Diante da força policial, a dispersão da bandidagem em facções rivais apenas as
enfraquece, levando-as a derrotas contínuas e poucas vitórias. Essa era a mensagem
do líder diante de representantes das gangues nova-iorquinas.
Agora, imaginem, por hipótese, uma aliança
entre o Primeiro Comando da Capital (PCC), Comando Vermelho (CV), Família do
Norte (FDN), Amigos dos Amigos (ADA), Primeiro Grupo Catarinense (PGC),
Sindicato do Crime (SDC – Rio Grande do Norte), Bonde dos 40 (Maranhão), Okaida
(Paraíba) entre outras organizações criminosas espalhadas pelo Brasil, que
dominam o mercado das drogas e armas.
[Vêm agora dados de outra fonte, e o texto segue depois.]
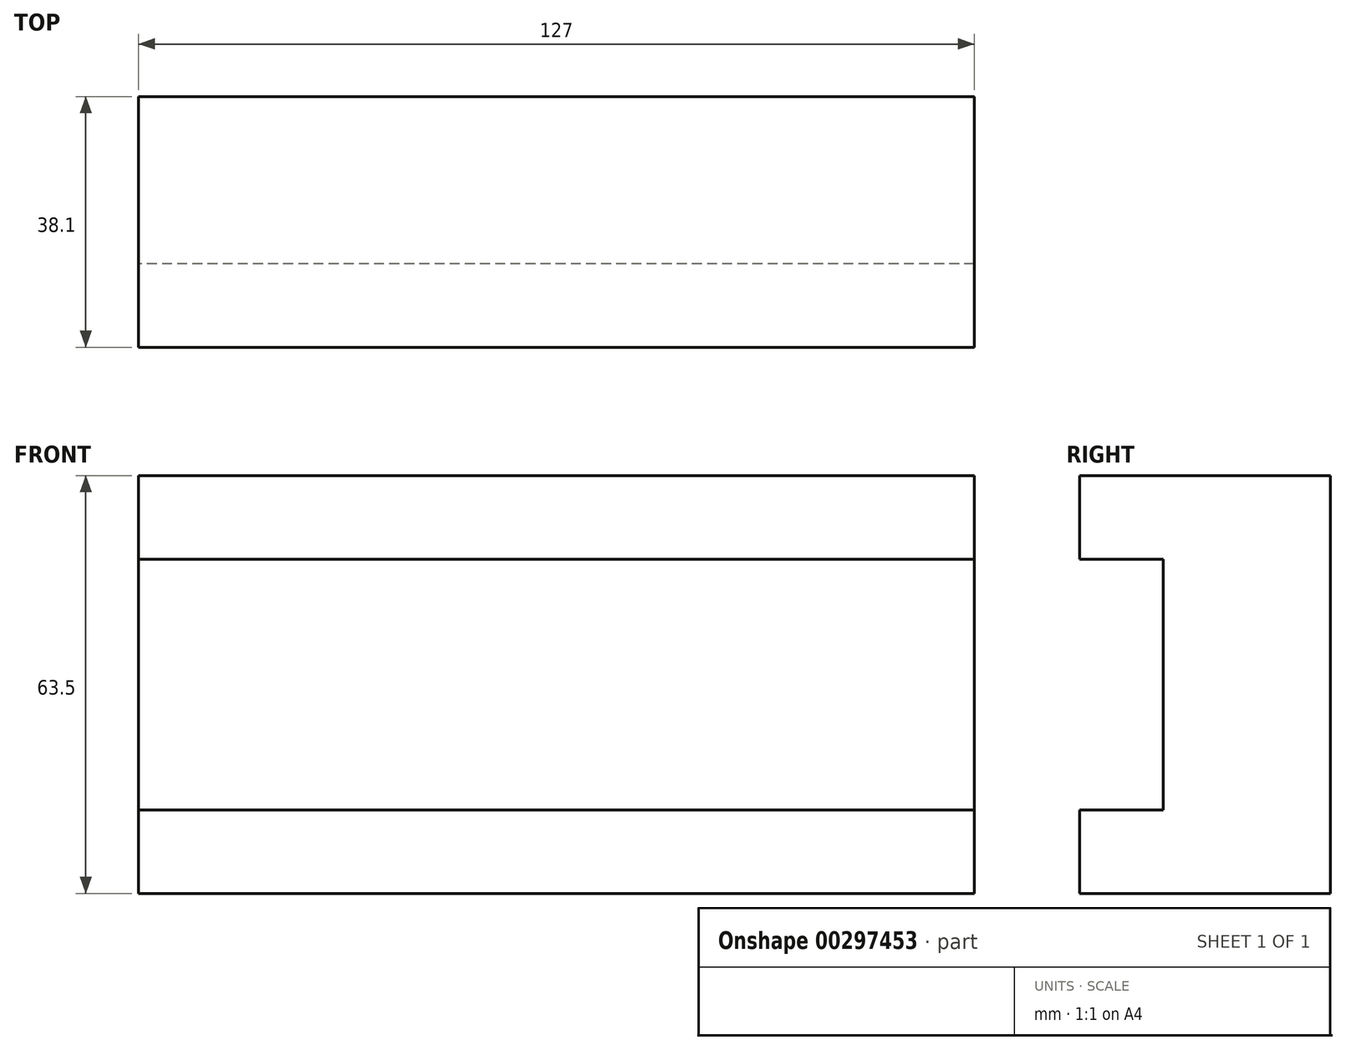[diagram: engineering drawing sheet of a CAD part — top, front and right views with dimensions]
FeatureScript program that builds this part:
annotation { "Feature Type Name" : "Feature", "Feature Type Description" : "" }
export const myFeature = defineFeature(function(context is Context, id is Id, definition is map)
    precondition{}
    {
        {
            var Q0;
            Q0=qCreatedBy(makeId("Front.planeOp"),FACE);
            var sketch = newSketch(context, id + "F0", { "sketchPlane" : qUnion([Q0])});
            skLineSegment(sketch, "E0.bottom", {"start": v(63.5, 31.75) * mm, "end": v(-63.5, 31.75) * mm});
            skLineSegment(sketch, "E0.top", {"start": v(63.5, -31.75) * mm, "end": v(-63.5, -31.75) * mm});
            skLineSegment(sketch, "E0.left", {"start": v(63.5, 31.75) * mm, "end": v(63.5, -31.75) * mm});
            skLineSegment(sketch, "E0.right", {"start": v(-63.5, 31.75) * mm, "end": v(-63.5, -31.75) * mm});
            skPoint(sketch, "E0.middle", {"position": v(0, 0) * mm});
            skSolve(sketch);
        }
        {
            var Q0;
            Q0=makeQuery(id+"F0.imprint","IMPRINT",FACE,{"disambiguationData":[TD([[makeQuery(id+"F0.imprint","IMPRINT",EDGE,{"derivedFrom":sQuery(id+"F0.wireOp",EDGE,"E0.bottom")}),1.0]])]});
            extrude(context, id + "F1", {"entities" : qUnion([Q0]), "depth" : 38.1 * mm});
        }
        {
            var Q0;
            Q0=makeQuery(id+"F1.opExtrude","CAP_FACE",FACE,{"disambiguationData":[OSD([sQuery(id+"F0.wireOp",EDGE,"E0.bottom"),sQuery(id+"F0.wireOp",EDGE,"E0.top"),sQuery(id+"F0.wireOp",EDGE,"E0.left"),sQuery(id+"F0.wireOp",EDGE,"E0.right")])],"isStart":false});
            var sketch = newSketch(context, id + "F2", { "sketchPlane" : qUnion([Q0])});
            skLineSegment(sketch, "E1.bottom", {"start": v(63.5, -19.05) * mm, "end": v(-63.5, -19.05) * mm});
            skLineSegment(sketch, "E1.top", {"start": v(63.5, 19.05) * mm, "end": v(-63.5, 19.05) * mm});
            skLineSegment(sketch, "E1.left", {"start": v(63.5, -19.05) * mm, "end": v(63.5, 19.05) * mm});
            skLineSegment(sketch, "E1.right", {"start": v(-63.5, -19.05) * mm, "end": v(-63.5, 19.05) * mm});
            skPoint(sketch, "E1.middle", {"position": v(0, 0) * mm});
            skSolve(sketch);
        }
        {
            var Q0;
            Q0 = qSketchRegion(id + "F2", true);
            extrude(context, id + "F3", {"entities" : qUnion([Q0]), "operationType" : NewBodyOperationType.REMOVE, "oppositeDirection" : true, "depth" : 12.7 * mm});
        }
    });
Imaginem se elas resolvessem atuar em
conjunto, pondo fim, mesmo temporariamente, à rivalidade e guerra entre elas.
O PCC, por
exemplo, está presente em todos os estados brasileiros e faz negócios na
Bolívia, Colômbia, Argentina, Venezuela, Paraguai, Peru, Chile e Guiana
Francesa. Se fosse uma empresa (não é empresa, mas é um negócio capitalista,
regido pela lei do valor), o PCC teria a envergadura de uma multinacional. As
estimativas informam que só a citada facção fatura mais de R$ 200 milhões por
ano. O tráfico de drogas no Brasil, segundo a revista Época, movimenta bilhões
de reais anualmente.
O CV controla
o crime no Rio de Janeiro – e possui braços nas regiões Norte e Nordeste e
bases no Paraguai, na Colômbia, Bolívia, no Peru e na Venezuela. A FDN é aliada
do CV e as duas dominam a rota de tráfico de drogas pelo Rio Solimões, oriundas
da tríplice fronteira Brasil-Peru-Colômbia, em Tabatinga. Em Manaus, as
pichações em muros indicam a aliança: “FDN-CV”.
Depois dos
acontecimentos nas penitenciárias de Manaus, Bela Vista e Natal, muito se tem
publicado a respeito da violência e segurança no Brasil. As interpretações variam
- o que talvez seja um sintoma de que estamos longe de entender a questão em
sua totalidade. E olha que estamos falando apenas do mercado de drogas e
contrabando de armas. Ontem, li uma reportagem sobre tráfico internacional de
animais silvestres: só no Brasil, o giro anual desse negócio supera os nove
bilhões de reais. Animais silvestres brasileiros são enviados para os grandes
mercados mundiais: Europa, Estados Unidos e Japão. E o comércio de pessoas,
mulheres e crianças que são levados para os mercados de prostituição europeu e
americano? A criminalidade em escala mundial é um fenômeno que dá a ideia exata
da crise civilizatória do planeta. Crise sem solução, diga-se.
Aos meus
amigos sugiro a leitura de quatro livros essenciais: “Mac Máfia: crime sem
fronteiras”, “O dono do morro: um homem e a batalha pelo Rio”, ambos de Misha
Glenny; “Os senhores do crime: as novas máfias contra a democracia”, de Jean
Ziegler; “Violência”, de Slavoj Zizek.